Please rewrite the text of the rows below with "Service" changed to "Hilfe" and every other line kept as it is. Leave out the pictures.

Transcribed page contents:
:::::
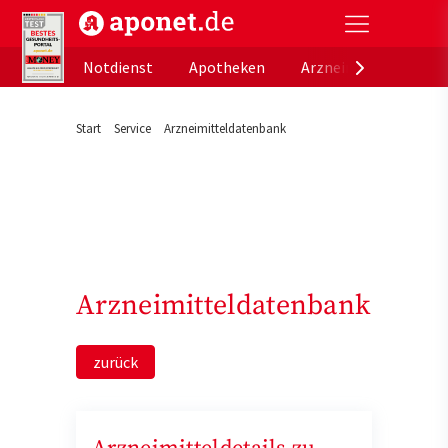
aponet.de - Das offizielle Gesundheitsportal der de
Notdienst
Apotheken
Arzneimitteldatenb
Start
Service
Arzneimitteldatenbank
Arzneimitteldatenbank
zurück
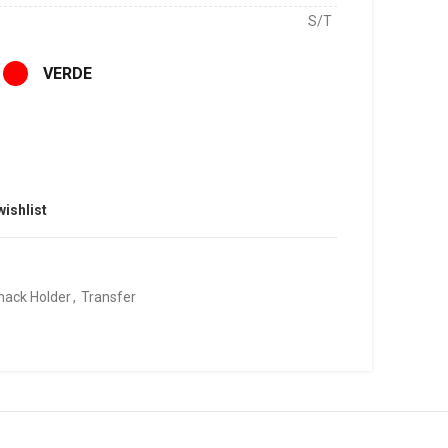
S/T
VERDE
wishlist
nack Holder
,
Transfer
:::::
SOLVED EXERCISE:
aponet.de - Das offizielle Gesundheitsportal der de
Notdienst
Apotheken
Arzneimitteldatenb
Start
Hilfe
Arzneimitteldatenbank
Arzneimitteldatenbank
zurück
S/T
VERDE
wishlist
nack Holder
,
Transfer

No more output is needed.